Skyscraper pilot said he lost money
The pilot whose light plane slammed into a Milan skyscraper last week told Italian police the day he died that he had been swindled out of a large sum of money, police said yesterday. Senior investigator Giuseppe De Angelis said police had come to no...
The pilot whose light plane slammed into a Milan skyscraper last week told Italian police the day he died that he had been swindled out of a large sum of money, police said yesterday.
Senior investigator Giuseppe De Angelis said police had come to no firm conclusion as to why Luigi Fasulo, a 67-year-old Swiss-Italian, flew his propeller-driven Commander 112 aircraft into the 30-storey building last Thursday.
"Illness leading to an accident as well as suicide are the two likely theories," De Angelis, deputy chief of investigations for the Milan police, told a news conference.
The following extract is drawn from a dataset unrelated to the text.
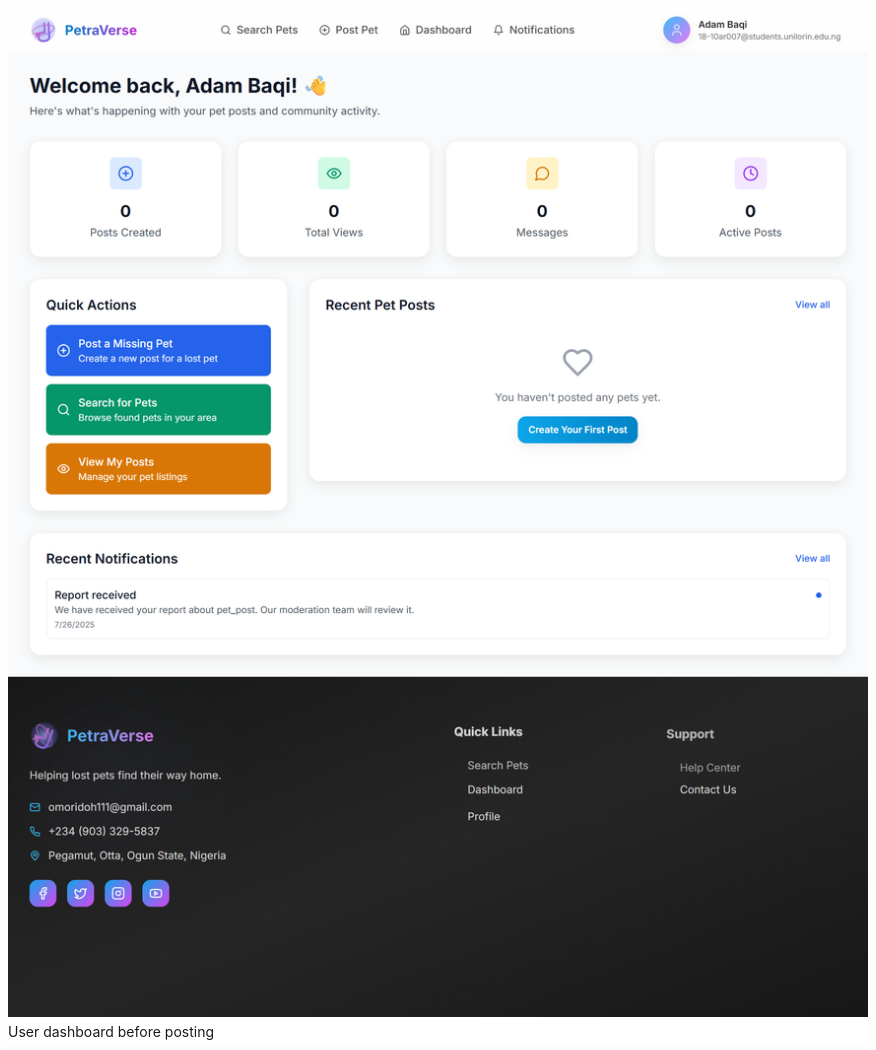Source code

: ![screenshot](/frontend/public/screenshot/screencapture-petra-verse-vercel-app-dashboard-2025-07-26-15_28_23.png)
User dashboard before posting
Fasulo and two office workers died, and 29 people were injured, in the crash at Italy`s tallest building, which briefly raised worldwide fears of a September 11-style attack.
De Angelis said there were so far no fresh leads from an investigation into whether problems with the plane`s landing gear, which Fasulo signalled to Milan`s Linate airport shortly before the crash, helped cause the accident.
He said Fasulo, who had been flying from Locarno in southern Switzerland to Milan when he hit the skyscraper, had contacted Italian police earlier in the day to complain he had been swindled out of one million euros ($889,700) by an Italian.
But the police in Como, close to the Swiss border, told Fasulo, a retired businessman, that the case was out of their jurisdiction and he left their offices "calm but angry", De Angelis said.
Just 45 minutes before the crash, Fasulo`s son called the Como police and told them he had been threatened by unspecified individuals, he said.
On Friday, the day after the crash, the Italian Fasulo had accused of swindling him was arrested by French authories in the Riviera city of Nice on fraud and money laundering charges.
Fasulo paid one million euros in cash to the man in return for papers giving him a passbook for a 1.75 million euro bank account in Innsbruck, but when he went to Austria to claim the money, the account had just 100 euros in it, De Angelis said.